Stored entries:
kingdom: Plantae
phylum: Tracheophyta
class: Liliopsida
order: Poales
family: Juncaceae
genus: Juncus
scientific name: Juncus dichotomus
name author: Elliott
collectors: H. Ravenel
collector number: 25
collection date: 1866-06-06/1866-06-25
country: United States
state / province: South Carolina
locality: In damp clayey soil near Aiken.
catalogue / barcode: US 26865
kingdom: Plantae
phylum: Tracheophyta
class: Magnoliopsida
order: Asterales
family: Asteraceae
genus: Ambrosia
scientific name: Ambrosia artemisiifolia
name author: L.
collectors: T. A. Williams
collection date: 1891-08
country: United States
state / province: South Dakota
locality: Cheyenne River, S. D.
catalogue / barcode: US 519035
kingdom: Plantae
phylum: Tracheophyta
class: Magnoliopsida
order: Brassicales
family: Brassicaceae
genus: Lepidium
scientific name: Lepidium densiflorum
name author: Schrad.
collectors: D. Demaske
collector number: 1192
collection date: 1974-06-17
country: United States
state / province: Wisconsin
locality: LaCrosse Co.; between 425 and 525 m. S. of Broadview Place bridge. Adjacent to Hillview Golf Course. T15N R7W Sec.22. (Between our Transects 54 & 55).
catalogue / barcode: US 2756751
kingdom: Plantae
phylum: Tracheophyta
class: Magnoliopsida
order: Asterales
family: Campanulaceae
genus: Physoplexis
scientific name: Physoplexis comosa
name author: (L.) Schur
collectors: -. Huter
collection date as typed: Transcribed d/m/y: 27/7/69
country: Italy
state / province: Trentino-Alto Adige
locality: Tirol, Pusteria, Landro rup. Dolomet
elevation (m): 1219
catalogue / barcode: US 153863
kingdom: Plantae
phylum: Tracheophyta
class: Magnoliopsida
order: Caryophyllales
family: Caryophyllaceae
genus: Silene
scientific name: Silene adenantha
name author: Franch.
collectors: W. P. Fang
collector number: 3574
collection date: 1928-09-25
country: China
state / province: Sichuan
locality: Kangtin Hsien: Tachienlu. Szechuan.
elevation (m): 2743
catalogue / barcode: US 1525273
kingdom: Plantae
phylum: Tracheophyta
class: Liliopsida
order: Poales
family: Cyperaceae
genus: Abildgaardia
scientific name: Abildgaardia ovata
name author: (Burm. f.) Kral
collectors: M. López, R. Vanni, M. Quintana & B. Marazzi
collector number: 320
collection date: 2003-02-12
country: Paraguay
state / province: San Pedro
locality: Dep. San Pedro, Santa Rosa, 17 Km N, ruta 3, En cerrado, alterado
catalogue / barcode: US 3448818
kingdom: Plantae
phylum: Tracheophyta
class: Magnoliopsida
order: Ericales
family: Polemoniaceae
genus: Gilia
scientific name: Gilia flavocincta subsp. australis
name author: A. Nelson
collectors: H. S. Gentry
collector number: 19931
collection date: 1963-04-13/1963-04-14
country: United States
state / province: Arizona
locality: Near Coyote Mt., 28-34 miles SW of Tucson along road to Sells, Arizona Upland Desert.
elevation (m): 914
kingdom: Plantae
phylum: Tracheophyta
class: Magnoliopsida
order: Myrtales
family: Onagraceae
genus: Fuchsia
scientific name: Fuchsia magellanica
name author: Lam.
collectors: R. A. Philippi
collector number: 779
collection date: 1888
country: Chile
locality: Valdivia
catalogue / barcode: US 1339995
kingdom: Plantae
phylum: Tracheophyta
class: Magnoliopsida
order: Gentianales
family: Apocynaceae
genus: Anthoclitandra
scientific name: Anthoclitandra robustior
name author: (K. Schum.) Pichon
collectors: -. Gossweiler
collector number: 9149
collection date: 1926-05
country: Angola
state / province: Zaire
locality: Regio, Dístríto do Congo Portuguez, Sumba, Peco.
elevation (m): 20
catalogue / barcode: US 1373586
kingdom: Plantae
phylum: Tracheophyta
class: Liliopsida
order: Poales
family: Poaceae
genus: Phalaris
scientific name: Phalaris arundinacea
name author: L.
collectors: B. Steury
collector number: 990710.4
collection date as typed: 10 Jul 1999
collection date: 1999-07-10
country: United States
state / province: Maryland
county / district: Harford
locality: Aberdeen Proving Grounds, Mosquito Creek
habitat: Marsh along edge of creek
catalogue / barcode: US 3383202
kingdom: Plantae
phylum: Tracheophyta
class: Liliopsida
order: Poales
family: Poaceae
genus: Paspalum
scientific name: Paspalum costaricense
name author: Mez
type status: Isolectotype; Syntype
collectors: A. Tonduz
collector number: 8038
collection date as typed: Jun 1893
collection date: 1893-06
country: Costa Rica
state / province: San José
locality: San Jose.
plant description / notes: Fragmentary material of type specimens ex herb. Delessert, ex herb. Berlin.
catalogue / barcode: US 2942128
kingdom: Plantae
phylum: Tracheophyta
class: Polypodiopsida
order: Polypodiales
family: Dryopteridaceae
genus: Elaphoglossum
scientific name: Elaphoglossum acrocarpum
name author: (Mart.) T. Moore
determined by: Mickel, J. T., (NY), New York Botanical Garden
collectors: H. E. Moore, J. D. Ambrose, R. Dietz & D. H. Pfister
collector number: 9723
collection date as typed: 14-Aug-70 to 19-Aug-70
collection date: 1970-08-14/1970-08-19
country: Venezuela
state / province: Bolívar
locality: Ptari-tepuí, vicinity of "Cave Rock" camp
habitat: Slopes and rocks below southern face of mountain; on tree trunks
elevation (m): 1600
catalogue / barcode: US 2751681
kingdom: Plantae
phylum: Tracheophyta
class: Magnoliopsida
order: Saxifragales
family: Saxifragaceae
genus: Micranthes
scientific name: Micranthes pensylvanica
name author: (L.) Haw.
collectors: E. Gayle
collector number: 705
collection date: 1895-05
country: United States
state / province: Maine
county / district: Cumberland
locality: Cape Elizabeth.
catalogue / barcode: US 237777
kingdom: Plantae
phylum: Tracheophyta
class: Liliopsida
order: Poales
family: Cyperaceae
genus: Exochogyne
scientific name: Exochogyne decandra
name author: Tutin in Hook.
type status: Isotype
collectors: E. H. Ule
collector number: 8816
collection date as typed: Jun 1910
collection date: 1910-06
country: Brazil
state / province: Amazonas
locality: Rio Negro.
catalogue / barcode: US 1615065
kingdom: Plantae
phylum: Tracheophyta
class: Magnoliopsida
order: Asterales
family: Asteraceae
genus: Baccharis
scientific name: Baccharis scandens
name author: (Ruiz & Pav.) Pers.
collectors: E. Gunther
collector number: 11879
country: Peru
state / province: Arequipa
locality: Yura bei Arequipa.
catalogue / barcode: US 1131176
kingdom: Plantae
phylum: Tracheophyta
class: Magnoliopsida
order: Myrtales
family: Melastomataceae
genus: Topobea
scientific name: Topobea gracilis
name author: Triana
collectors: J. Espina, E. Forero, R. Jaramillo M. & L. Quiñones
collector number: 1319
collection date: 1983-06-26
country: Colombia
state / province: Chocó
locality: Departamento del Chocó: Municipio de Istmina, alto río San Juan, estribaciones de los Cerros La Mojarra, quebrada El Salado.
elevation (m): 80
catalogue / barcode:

--- Exercise brief ---
Copy out all of the items above, substituting "collected by" for "collectors" everywhere it occurs. Change nothing else.

--- The completed task ---
kingdom: Plantae
phylum: Tracheophyta
class: Liliopsida
order: Poales
family: Juncaceae
genus: Juncus
scientific name: Juncus dichotomus
name author: Elliott
collected by: H. Ravenel
collector number: 25
collection date: 1866-06-06/1866-06-25
country: United States
state / province: South Carolina
locality: In damp clayey soil near Aiken.
catalogue / barcode: US 26865
kingdom: Plantae
phylum: Tracheophyta
class: Magnoliopsida
order: Asterales
family: Asteraceae
genus: Ambrosia
scientific name: Ambrosia artemisiifolia
name author: L.
collected by: T. A. Williams
collection date: 1891-08
country: United States
state / province: South Dakota
locality: Cheyenne River, S. D.
catalogue / barcode: US 519035
kingdom: Plantae
phylum: Tracheophyta
class: Magnoliopsida
order: Brassicales
family: Brassicaceae
genus: Lepidium
scientific name: Lepidium densiflorum
name author: Schrad.
collected by: D. Demaske
collector number: 1192
collection date: 1974-06-17
country: United States
state / province: Wisconsin
locality: LaCrosse Co.; between 425 and 525 m. S. of Broadview Place bridge. Adjacent to Hillview Golf Course. T15N R7W Sec.22. (Between our Transects 54 & 55).
catalogue / barcode: US 2756751
kingdom: Plantae
phylum: Tracheophyta
class: Magnoliopsida
order: Asterales
family: Campanulaceae
genus: Physoplexis
scientific name: Physoplexis comosa
name author: (L.) Schur
collected by: -. Huter
collection date as typed: Transcribed d/m/y: 27/7/69
country: Italy
state / province: Trentino-Alto Adige
locality: Tirol, Pusteria, Landro rup. Dolomet
elevation (m): 1219
catalogue / barcode: US 153863
kingdom: Plantae
phylum: Tracheophyta
class: Magnoliopsida
order: Caryophyllales
family: Caryophyllaceae
genus: Silene
scientific name: Silene adenantha
name author: Franch.
collected by: W. P. Fang
collector number: 3574
collection date: 1928-09-25
country: China
state / province: Sichuan
locality: Kangtin Hsien: Tachienlu. Szechuan.
elevation (m): 2743
catalogue / barcode: US 1525273
kingdom: Plantae
phylum: Tracheophyta
class: Liliopsida
order: Poales
family: Cyperaceae
genus: Abildgaardia
scientific name: Abildgaardia ovata
name author: (Burm. f.) Kral
collected by: M. López, R. Vanni, M. Quintana & B. Marazzi
collector number: 320
collection date: 2003-02-12
country: Paraguay
state / province: San Pedro
locality: Dep. San Pedro, Santa Rosa, 17 Km N, ruta 3, En cerrado, alterado
catalogue / barcode: US 3448818
kingdom: Plantae
phylum: Tracheophyta
class: Magnoliopsida
order: Ericales
family: Polemoniaceae
genus: Gilia
scientific name: Gilia flavocincta subsp. australis
name author: A. Nelson
collected by: H. S. Gentry
collector number: 19931
collection date: 1963-04-13/1963-04-14
country: United States
state / province: Arizona
locality: Near Coyote Mt., 28-34 miles SW of Tucson along road to Sells, Arizona Upland Desert.
elevation (m): 914
kingdom: Plantae
phylum: Tracheophyta
class: Magnoliopsida
order: Myrtales
family: Onagraceae
genus: Fuchsia
scientific name: Fuchsia magellanica
name author: Lam.
collected by: R. A. Philippi
collector number: 779
collection date: 1888
country: Chile
locality: Valdivia
catalogue / barcode: US 1339995
kingdom: Plantae
phylum: Tracheophyta
class: Magnoliopsida
order: Gentianales
family: Apocynaceae
genus: Anthoclitandra
scientific name: Anthoclitandra robustior
name author: (K. Schum.) Pichon
collected by: -. Gossweiler
collector number: 9149
collection date: 1926-05
country: Angola
state / province: Zaire
locality: Regio, Dístríto do Congo Portuguez, Sumba, Peco.
elevation (m): 20
catalogue / barcode: US 1373586
kingdom: Plantae
phylum: Tracheophyta
class: Liliopsida
order: Poales
family: Poaceae
genus: Phalaris
scientific name: Phalaris arundinacea
name author: L.
collected by: B. Steury
collector number: 990710.4
collection date as typed: 10 Jul 1999
collection date: 1999-07-10
country: United States
state / province: Maryland
county / district: Harford
locality: Aberdeen Proving Grounds, Mosquito Creek
habitat: Marsh along edge of creek
catalogue / barcode: US 3383202
kingdom: Plantae
phylum: Tracheophyta
class: Liliopsida
order: Poales
family: Poaceae
genus: Paspalum
scientific name: Paspalum costaricense
name author: Mez
type status: Isolectotype; Syntype
collected by: A. Tonduz
collector number: 8038
collection date as typed: Jun 1893
collection date: 1893-06
country: Costa Rica
state / province: San José
locality: San Jose.
plant description / notes: Fragmentary material of type specimens ex herb. Delessert, ex herb. Berlin.
catalogue / barcode: US 2942128
kingdom: Plantae
phylum: Tracheophyta
class: Polypodiopsida
order: Polypodiales
family: Dryopteridaceae
genus: Elaphoglossum
scientific name: Elaphoglossum acrocarpum
name author: (Mart.) T. Moore
determined by: Mickel, J. T., (NY), New York Botanical Garden
collected by: H. E. Moore, J. D. Ambrose, R. Dietz & D. H. Pfister
collector number: 9723
collection date as typed: 14-Aug-70 to 19-Aug-70
collection date: 1970-08-14/1970-08-19
country: Venezuela
state / province: Bolívar
locality: Ptari-tepuí, vicinity of "Cave Rock" camp
habitat: Slopes and rocks below southern face of mountain; on tree trunks
elevation (m): 1600
catalogue / barcode: US 2751681
kingdom: Plantae
phylum: Tracheophyta
class: Magnoliopsida
order: Saxifragales
family: Saxifragaceae
genus: Micranthes
scientific name: Micranthes pensylvanica
name author: (L.) Haw.
collected by: E. Gayle
collector number: 705
collection date: 1895-05
country: United States
state / province: Maine
county / district: Cumberland
locality: Cape Elizabeth.
catalogue / barcode: US 237777
kingdom: Plantae
phylum: Tracheophyta
class: Liliopsida
order: Poales
family: Cyperaceae
genus: Exochogyne
scientific name: Exochogyne decandra
name author: Tutin in Hook.
type status: Isotype
collected by: E. H. Ule
collector number: 8816
collection date as typed: Jun 1910
collection date: 1910-06
country: Brazil
state / province: Amazonas
locality: Rio Negro.
catalogue / barcode: US 1615065
kingdom: Plantae
phylum: Tracheophyta
class: Magnoliopsida
order: Asterales
family: Asteraceae
genus: Baccharis
scientific name: Baccharis scandens
name author: (Ruiz & Pav.) Pers.
collected by: E. Gunther
collector number: 11879
country: Peru
state / province: Arequipa
locality: Yura bei Arequipa.
catalogue / barcode: US 1131176
kingdom: Plantae
phylum: Tracheophyta
class: Magnoliopsida
order: Myrtales
family: Melastomataceae
genus: Topobea
scientific name: Topobea gracilis
name author: Triana
collected by: J. Espina, E. Forero, R. Jaramillo M. & L. Quiñones
collector number: 1319
collection date: 1983-06-26
country: Colombia
state / province: Chocó
locality: Departamento del Chocó: Municipio de Istmina, alto río San Juan, estribaciones de los Cerros La Mojarra, quebrada El Salado.
elevation (m): 80
catalogue / barcode:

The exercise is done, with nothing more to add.